#### [PROBLEM REQUIREMENTS]
Copy word for word the rows from the very first line down through the line containing "Raman Imaging and Scanning Electron (RISE)", including that line.

#### [PROVIDED DATA]
########################################

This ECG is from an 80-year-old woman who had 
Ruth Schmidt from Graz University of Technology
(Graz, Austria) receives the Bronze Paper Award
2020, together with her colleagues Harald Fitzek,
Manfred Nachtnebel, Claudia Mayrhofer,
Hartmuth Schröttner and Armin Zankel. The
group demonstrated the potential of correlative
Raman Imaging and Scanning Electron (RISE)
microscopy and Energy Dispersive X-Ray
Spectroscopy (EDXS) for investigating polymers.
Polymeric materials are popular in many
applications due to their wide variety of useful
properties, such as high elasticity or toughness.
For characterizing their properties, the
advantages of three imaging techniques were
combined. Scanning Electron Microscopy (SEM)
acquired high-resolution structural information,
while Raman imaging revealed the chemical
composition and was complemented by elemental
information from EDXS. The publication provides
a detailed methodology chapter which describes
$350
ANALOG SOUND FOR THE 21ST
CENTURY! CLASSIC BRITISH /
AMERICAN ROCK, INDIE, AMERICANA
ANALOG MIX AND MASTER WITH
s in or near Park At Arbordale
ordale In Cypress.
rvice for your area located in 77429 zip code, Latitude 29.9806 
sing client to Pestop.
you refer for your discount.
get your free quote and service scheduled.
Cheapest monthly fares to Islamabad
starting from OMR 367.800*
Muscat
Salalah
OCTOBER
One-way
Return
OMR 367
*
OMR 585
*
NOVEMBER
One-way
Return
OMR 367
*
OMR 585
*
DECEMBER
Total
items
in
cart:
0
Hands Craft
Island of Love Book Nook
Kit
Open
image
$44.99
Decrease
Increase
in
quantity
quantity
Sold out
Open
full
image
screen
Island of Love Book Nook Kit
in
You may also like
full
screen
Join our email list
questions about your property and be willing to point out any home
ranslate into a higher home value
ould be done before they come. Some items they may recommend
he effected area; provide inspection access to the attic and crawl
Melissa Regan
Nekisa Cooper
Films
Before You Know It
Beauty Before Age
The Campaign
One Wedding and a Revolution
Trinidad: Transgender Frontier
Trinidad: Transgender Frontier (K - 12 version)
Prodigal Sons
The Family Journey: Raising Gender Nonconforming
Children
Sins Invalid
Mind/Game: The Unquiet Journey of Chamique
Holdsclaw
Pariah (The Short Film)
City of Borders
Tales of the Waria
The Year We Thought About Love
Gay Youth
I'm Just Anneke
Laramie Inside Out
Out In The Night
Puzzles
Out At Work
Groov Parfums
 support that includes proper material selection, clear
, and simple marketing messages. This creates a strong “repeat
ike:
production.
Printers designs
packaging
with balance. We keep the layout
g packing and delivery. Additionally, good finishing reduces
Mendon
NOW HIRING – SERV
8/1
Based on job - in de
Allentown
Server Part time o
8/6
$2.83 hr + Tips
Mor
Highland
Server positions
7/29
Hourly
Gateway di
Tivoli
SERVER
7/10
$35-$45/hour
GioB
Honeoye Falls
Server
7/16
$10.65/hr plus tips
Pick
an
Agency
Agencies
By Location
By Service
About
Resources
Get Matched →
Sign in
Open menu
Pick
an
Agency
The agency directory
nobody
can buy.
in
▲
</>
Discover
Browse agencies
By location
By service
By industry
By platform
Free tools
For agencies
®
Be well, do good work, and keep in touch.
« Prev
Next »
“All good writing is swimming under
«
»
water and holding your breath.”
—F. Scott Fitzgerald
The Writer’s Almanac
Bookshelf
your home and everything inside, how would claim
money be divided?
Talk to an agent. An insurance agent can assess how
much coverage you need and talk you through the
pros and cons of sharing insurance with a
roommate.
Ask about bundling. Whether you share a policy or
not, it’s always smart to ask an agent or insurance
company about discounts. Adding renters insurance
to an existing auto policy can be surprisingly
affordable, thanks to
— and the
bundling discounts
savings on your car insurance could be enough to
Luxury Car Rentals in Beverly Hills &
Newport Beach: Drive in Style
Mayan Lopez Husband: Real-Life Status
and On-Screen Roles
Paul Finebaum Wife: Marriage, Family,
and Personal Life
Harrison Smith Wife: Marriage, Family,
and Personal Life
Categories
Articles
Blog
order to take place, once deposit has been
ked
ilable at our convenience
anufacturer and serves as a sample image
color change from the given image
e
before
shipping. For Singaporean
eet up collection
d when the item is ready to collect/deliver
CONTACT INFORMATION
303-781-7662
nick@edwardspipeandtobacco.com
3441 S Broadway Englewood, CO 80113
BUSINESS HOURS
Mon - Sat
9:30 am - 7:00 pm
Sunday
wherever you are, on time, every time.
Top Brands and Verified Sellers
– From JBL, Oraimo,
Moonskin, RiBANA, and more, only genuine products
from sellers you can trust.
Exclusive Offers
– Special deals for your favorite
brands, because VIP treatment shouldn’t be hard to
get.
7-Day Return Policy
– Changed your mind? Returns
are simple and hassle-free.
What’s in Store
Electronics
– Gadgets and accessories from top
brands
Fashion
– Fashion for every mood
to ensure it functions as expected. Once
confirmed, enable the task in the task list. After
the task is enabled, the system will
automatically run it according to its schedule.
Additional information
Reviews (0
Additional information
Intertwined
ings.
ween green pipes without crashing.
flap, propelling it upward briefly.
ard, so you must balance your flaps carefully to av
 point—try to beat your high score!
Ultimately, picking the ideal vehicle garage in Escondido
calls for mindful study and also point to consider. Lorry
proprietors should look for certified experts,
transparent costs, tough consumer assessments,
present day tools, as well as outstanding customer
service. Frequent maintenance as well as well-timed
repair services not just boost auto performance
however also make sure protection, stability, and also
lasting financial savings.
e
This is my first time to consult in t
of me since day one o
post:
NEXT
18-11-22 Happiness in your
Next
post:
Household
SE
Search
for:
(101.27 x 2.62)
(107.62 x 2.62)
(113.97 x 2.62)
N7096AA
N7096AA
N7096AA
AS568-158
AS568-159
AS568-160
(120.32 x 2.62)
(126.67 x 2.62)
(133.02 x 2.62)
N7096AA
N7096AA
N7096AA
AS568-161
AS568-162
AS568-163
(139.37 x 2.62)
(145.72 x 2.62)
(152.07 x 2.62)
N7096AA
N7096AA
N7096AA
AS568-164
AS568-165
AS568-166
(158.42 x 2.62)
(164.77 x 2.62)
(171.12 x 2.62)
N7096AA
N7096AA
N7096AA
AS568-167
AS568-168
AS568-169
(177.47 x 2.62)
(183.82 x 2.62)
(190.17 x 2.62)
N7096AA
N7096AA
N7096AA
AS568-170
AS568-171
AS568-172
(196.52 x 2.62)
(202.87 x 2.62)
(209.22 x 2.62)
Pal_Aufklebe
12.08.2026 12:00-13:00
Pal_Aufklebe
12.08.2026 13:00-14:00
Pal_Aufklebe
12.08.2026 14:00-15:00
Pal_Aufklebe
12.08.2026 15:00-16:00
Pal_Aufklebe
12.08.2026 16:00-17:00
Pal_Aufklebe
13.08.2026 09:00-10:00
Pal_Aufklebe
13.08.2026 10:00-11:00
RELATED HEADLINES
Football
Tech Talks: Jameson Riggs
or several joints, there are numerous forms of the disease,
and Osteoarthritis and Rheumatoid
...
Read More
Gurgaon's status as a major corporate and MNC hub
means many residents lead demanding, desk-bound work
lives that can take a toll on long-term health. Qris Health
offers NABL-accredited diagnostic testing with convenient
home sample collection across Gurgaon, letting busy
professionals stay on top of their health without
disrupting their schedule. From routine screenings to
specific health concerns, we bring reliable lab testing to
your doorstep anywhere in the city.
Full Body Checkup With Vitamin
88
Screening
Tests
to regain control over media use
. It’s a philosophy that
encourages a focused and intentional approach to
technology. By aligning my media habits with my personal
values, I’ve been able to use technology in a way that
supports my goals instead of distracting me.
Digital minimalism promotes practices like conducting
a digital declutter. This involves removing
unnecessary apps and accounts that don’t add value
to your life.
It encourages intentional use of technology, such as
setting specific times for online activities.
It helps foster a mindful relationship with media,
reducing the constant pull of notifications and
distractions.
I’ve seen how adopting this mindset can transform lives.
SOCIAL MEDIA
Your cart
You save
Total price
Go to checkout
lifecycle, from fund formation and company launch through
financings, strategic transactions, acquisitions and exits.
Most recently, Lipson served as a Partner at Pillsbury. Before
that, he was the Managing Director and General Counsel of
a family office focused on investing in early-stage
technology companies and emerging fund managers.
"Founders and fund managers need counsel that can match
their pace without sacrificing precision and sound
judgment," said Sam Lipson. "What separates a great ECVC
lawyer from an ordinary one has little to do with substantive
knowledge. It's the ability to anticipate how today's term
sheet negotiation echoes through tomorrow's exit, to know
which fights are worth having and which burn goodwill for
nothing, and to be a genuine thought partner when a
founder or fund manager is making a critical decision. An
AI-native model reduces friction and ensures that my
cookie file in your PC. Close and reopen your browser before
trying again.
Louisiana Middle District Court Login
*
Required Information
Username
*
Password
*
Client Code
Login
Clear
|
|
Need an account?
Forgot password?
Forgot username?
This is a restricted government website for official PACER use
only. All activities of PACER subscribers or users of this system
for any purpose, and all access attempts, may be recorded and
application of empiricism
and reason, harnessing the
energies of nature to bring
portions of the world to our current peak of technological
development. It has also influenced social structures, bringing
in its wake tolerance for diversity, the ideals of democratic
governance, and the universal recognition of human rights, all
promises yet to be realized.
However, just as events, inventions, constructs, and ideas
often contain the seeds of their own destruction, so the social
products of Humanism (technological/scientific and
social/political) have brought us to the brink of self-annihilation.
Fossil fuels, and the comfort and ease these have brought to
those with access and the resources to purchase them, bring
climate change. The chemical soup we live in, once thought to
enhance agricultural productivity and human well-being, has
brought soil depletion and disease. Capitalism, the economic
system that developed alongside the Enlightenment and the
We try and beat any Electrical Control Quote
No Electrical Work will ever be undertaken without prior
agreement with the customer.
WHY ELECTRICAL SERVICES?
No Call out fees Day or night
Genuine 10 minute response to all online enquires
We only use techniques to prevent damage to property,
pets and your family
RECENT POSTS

########################################

#### [TASK RESPONSE]
This ECG is from an 80-year-old woman who had 
Ruth Schmidt from Graz University of Technology
(Graz, Austria) receives the Bronze Paper Award
2020, together with her colleagues Harald Fitzek,
Manfred Nachtnebel, Claudia Mayrhofer,
Hartmuth Schröttner and Armin Zankel. The
group demonstrated the potential of correlative
Raman Imaging and Scanning Electron (RISE)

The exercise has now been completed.